[Collected data]
* * * * *

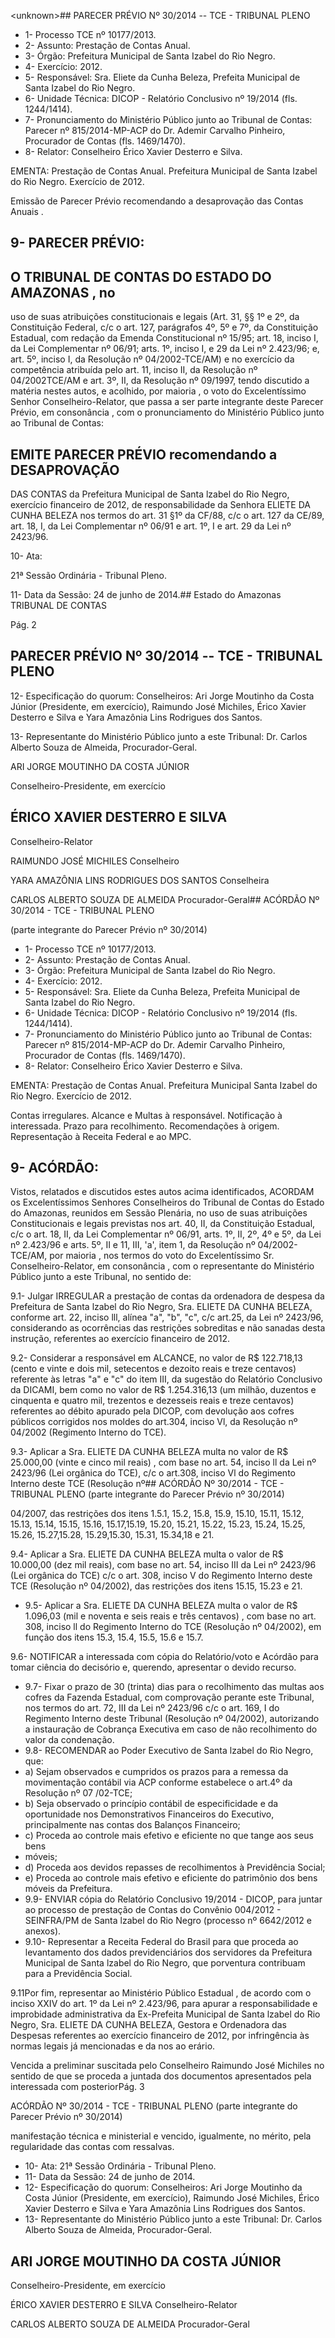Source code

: &lt;unknown&gt;## PARECER PRÉVIO Nº 30/2014 -- TCE - TRIBUNAL PLENO

- 1- Processo TCE nº 10177/2013.
- 2- Assunto: Prestação de Contas Anual.
- 3- Órgão: Prefeitura Municipal de Santa Izabel do Rio Negro.
- 4- Exercício: 2012.
- 5- Responsável: Sra. Eliete da Cunha Beleza, Prefeita Municipal de Santa Izabel do Rio Negro.
- 6- Unidade Técnica: DICOP - Relatório Conclusivo nº 19/2014 (fls. 1244/1414).
- 7-  Pronunciamento  do Ministério Público  junto  ao Tribunal  de Contas: Parecer  nº 815/2014-MP-ACP  do Dr. Ademir Carvalho Pinheiro, Procurador de Contas (fls. 1469/1470).
- 8- Relator: Conselheiro Érico Xavier Desterro e Silva.

EMENTA: Prestação de  Contas  Anual.  Prefeitura Municipal de Santa Izabel do Rio Negro. Exercício de 2012.

Emissão de Parecer Prévio recomendando a desaprovação das Contas Anuais .

## 9- PARECER PRÉVIO:

## O TRIBUNAL DE  CONTAS DO ESTADO DO AMAZONAS ,  no

uso  de  suas  atribuições  constitucionais  e  legais  (Art.  31,  §§  1º  e  2º,  da  Constituição Federal, c/c o art. 127, parágrafos 4º, 5º e 7º, da Constituição Estadual, com redação da Emenda Constitucional nº 15/95; art. 18, inciso I, da Lei Complementar nº 06/91; arts. 1º, inciso I, e 29 da Lei nº 2.423/96; e, art. 5º, inciso I, da Resolução nº 04/2002-TCE/AM) e no exercício da competência atribuída pelo art. 11, inciso II, da Resolução nº 04/2002TCE/AM e art. 3º, II, da Resolução nº 09/1997, tendo discutido a matéria nestes autos, e acolhido, por maioria , o voto do Excelentíssimo Senhor Conselheiro-Relator, que passa a ser parte integrante deste Parecer Prévio, em consonância ,  com o pronunciamento do Ministério Público junto ao Tribunal de Contas:

## EMITE PARECER PRÉVIO recomendando a DESAPROVAÇÃO

DAS CONTAS da Prefeitura Municipal de Santa lzabel do Rio Negro, exercício financeiro de 2012, de responsabilidade da Senhora ELIETE DA CUNHA BELEZA nos termos do art. 31 §1º da CF/88, c/c o art. 127 da CE/89, art. 18, I, da Lei Complementar nº 06/91 e art. 1º, I e art. 29 da Lei nº 2423/96.

10- Ata:

21ª Sessão Ordinária - Tribunal Pleno.

11- Data da Sessão: 24 de junho de 2014.## Estado do Amazonas TRIBUNAL DE CONTAS

Pág. 2

## PARECER PRÉVIO Nº 30/2014 -- TCE - TRIBUNAL PLENO

12-  Especificação  do  quorum: Conselheiros:  Ari  Jorge  Moutinho  da  Costa  Júnior (Presidente, em exercício), Raimundo José Michiles, Érico Xavier Desterro e Silva e Yara Amazônia Lins Rodrigues dos Santos.

13-  Representante  do  Ministério  Público  junto  a  este Tribunal: Dr. Carlos  Alberto Souza de Almeida, Procurador-Geral.

ARI JORGE MOUTINHO DA COSTA JÚNIOR

Conselheiro-Presidente, em exercício

## ÉRICO XAVIER DESTERRO E SILVA

Conselheiro-Relator

RAIMUNDO JOSÉ MICHILES Conselheiro

YARA AMAZÔNIA LINS RODRIGUES DOS SANTOS Conselheira

CARLOS ALBERTO SOUZA DE ALMEIDA Procurador-Geral## ACÓRDÃO Nº 30/2014 - TCE - TRIBUNAL PLENO

(parte integrante do Parecer Prévio nº 30/2014)

- 1- Processo TCE nº 10177/2013.
- 2- Assunto: Prestação de Contas Anual.
- 3- Órgão: Prefeitura Municipal de Santa Izabel do Rio Negro.
- 4- Exercício: 2012.
- 5- Responsável: Sra. Eliete da Cunha Beleza, Prefeita Municipal de Santa Izabel do Rio Negro.
- 6- Unidade Técnica: DICOP - Relatório Conclusivo nº 19/2014 (fls. 1244/1414).
- 7-  Pronunciamento  do  Ministério  Público  junto  ao  Tribunal  de  Contas: Parecer  nº 815/2014-MP-ACP do Dr. Ademir Carvalho Pinheiro, Procurador de Contas (fls. 1469/1470).
- 8- Relator: Conselheiro Érico Xavier Desterro e Silva.

EMENTA: Prestação de Contas Anual. Prefeitura Municipal Santa Izabel do Rio Negro. Exercício de 2012.

Contas irregulares. Alcance e Multas à responsável. Notificação à interessada.  Prazo para recolhimento. Recomendações à origem. Representação à Receita Federal e ao MPC.

## 9- ACÓRDÃO:

Vistos, relatados e  discutidos estes autos acima identificados,  ACORDAM os Excelentíssimos  Senhores  Conselheiros  do  Tribunal  de  Contas  do  Estado  do Amazonas,  reunidos  em Sessão  Plenária,  no  uso  de suas  atribuições Constitucionais  e legais  previstas  nos  art.  40,  II, da  Constituição  Estadual,  c/c  o  art.  18,  II,  da Lei Complementar nº 06/91, arts. 1º, II, 2º, 4º e 5º, da Lei nº 2.423/96 e arts. 5º, II e 11, III, 'a', item 1, da Resolução  nº  04/2002-TCE/AM, por  maioria , nos  termos  do  voto  do Excelentíssimo  Sr.  Conselheiro-Relator, em  consonância , com  o  representante  do Ministério Público junto a este Tribunal, no sentido de:

9.1-  Julgar  IRREGULAR  a  prestação  de  contas da  ordenadora  de despesa da Prefeitura de Santa lzabel do Rio Negro, Sra. ELIETE DA CUNHA BELEZA, conforme art. 22, inciso lll, alínea "a", "b", "c", c/c art.25, da Lei nº 2423/96, considerando as  ocorrências  das  restrições sobreditas  e  não  sanadas  desta  instrução,  referentes  ao exercício financeiro de 2012.

9.2- Considerar a responsável em ALCANCE, no valor de R$ 122.718,13 (cento e vinte e dois mil, setecentos e dezoito reais e treze centavos) referente às letras "a" e "c" do item III, da sugestão do Relatório Conclusivo da DICAMI, bem como no valor de R$  1.254.316,13  (um  milhão,  duzentos  e cinquenta  e  quatro  mil,  trezentos  e  dezesseis reais  e  treze  centavos)  referentes  ao  débito  apurado  pela  DICOP,  com  devolução  aos cofres  públicos  corrigidos  nos  moldes  do  art.304,  inciso  Vl,  da  Resolução  nº  04/2002 (Regimento Interno do TCE).

9.3-  Aplicar a  Sra.  ELIETE  DA  CUNHA  BELEZA multa  no  valor  de  R$ 25.000,00 (vinte e cinco mil reais) , com base no art. 54, inciso ll da Lei nº 2423/96 (Lei orgânica do TCE), c/c o art.308, inciso Vl do Regimento Interno deste TCE (Resolução nº## ACÓRDÃO Nº 30/2014 - TCE - TRIBUNAL PLENO (parte integrante do Parecer Prévio nº 30/2014)

04/2007, das restrições dos itens 1.5.1, 15.2, 15.8, 15.9, 15.10, 15.11, 15.12, 15.13, 15.14, 15.15, 15.16,  15.17,15.19, 15.20, 15.21, 15.22, 15.23,  15.24, 15.25, 15.26, 15.27,15.28, 15.29,15.30, 15.31, 15.34,18 e 21.

9.4-  Aplicar a  Sra.  ELIETE  DA  CUNHA  BELEZA multa  o  valor  de  R$ 10.000,00 (dez mil reais), com base no art. 54, inciso III da Lei nº 2423/96 (Lei orgânica do TCE) c/c o art. 308, inciso V do Regimento Interno deste TCE (Resolução nº 04/2002), das restrições dos itens 15.15, 15.23 e 21.

- 9.5-  Aplicar a  Sra.  ELIETE  DA  CUNHA  BELEZA multa  o  valor  de  R$ 1.096,03 (mil e noventa e seis reais e três centavos) , com base no art. 308, inciso ll do Regimento Interno do TCE (Resolução nº 04/2002), em função dos itens 15.3, 15.4, 15.5, 15.6 e 15.7.

9.6- NOTIFICAR a interessada com cópia do Relatório/voto e Acórdão para tomar ciência do decisório e, querendo, apresentar o devido recurso.

- 9.7- Fixar o prazo de 30 (trinta) dias para o recolhimento das multas aos cofres da Fazenda Estadual, com comprovação perante este Tribunal, nos termos do art. 72, III da Lei nº 2423/96 c/c o art. 169, I do Regimento Interno deste Tribunal (Resolução nº 04/2002), autorizando a instauração de Cobrança Executiva em caso de não recolhimento do valor da condenação.
- 9.8-  RECOMENDAR ao  Poder  Executivo  de  Santa  lzabel  do  Rio  Negro, que:
- a) Sejam observados e cumpridos os prazos para a remessa da movimentação contábil via ACP conforme estabelece o art.4º da Resolução nº 07 /02-TCE;
- b) Seja observado o princípio contábil de especificidade e da oportunidade nos  Demonstrativos  Financeiros  do  Executivo,  principalmente  nas  contas  dos  Balanços Financeiro;
- c) Proceda ao controle mais efetivo e eficiente no que tange aos seus bens
- móveis;
- d) Proceda aos devidos repasses de recolhimentos à Previdência Social;
- e)  Proceda  ao  controle  mais  efetivo  e  eficiente  do  patrimônio  dos  bens móveis da Prefeitura.
- 9.9- ENVIAR cópia do Relatório Conclusivo 19/2014 - DICOP, para juntar ao processo de prestação de Contas do Convênio 004/2012 - SEINFRA/PM de Santa lzabel do Rio Negro (processo nº 6642/2012 e anexos).
- 9.10-  Representar  a  Receita  Federal  do  Brasil para  que  proceda  ao levantamento dos dados previdenciários dos servidores da Prefeitura Municipal de Santa lzabel do Rio Negro, que porventura contribuam para a Previdência Social.

9.11Por fim, representar ao Ministério Público Estadual , de acordo com o inciso XXIV do art. 1º da Lei nº 2.423/96, para apurar a responsabilidade e improbidade administrativa  da  Ex-Prefeita  Municipal  de  Santa  lzabel  do  Rio  Negro,  Sra.  ELIETE  DA CUNHA BELEZA, Gestora e Ordenadora das Despesas referentes ao exercício financeiro de 2012, por infringência às normas legais já mencionadas e da nos ao erário.

Vencida a preliminar suscitada pelo Conselheiro Raimundo José Michiles no sentido de que se proceda a juntada dos documentos apresentados pela interessada com posteriorPág. 3

ACÓRDÃO Nº 30/2014 - TCE - TRIBUNAL PLENO (parte integrante do Parecer Prévio nº 30/2014)

manifestação técnica e ministerial e vencido, igualmente, no mérito, pela regularidade das contas com ressalvas.

- 10- Ata: 21ª Sessão Ordinária - Tribunal Pleno.
- 11- Data da Sessão: 24 de junho de 2014.
- 12-  Especificação  do  quorum: Conselheiros: Ari Jorge Moutinho  da  Costa  Júnior (Presidente, em exercício), Raimundo José Michiles, Érico Xavier Desterro e Silva e Yara Amazônia Lins Rodrigues dos Santos.
- 13-  Representante  do  Ministério  Público  junto  a  este  Tribunal: Dr. Carlos  Alberto Souza de Almeida, Procurador-Geral.

## ARI JORGE MOUTINHO DA COSTA JÚNIOR

Conselheiro-Presidente, em exercício

ÉRICO XAVIER DESTERRO E SILVA Conselheiro-Relator

CARLOS ALBERTO SOUZA DE ALMEIDA Procurador-Geral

* * * * *

→ **Assigned task**: Only the lines from the one with "quorum: Conselheiros: Ari" through the final line above belong in the answer, each retyped exactly.

→ **Answer section**:
- 12-  Especificação  do  quorum: Conselheiros: Ari Jorge Moutinho  da  Costa  Júnior (Presidente, em exercício), Raimundo José Michiles, Érico Xavier Desterro e Silva e Yara Amazônia Lins Rodrigues dos Santos.
- 13-  Representante  do  Ministério  Público  junto  a  este  Tribunal: Dr. Carlos  Alberto Souza de Almeida, Procurador-Geral.

## ARI JORGE MOUTINHO DA COSTA JÚNIOR

Conselheiro-Presidente, em exercício

ÉRICO XAVIER DESTERRO E SILVA Conselheiro-Relator

CARLOS ALBERTO SOUZA DE ALMEIDA Procurador-Geral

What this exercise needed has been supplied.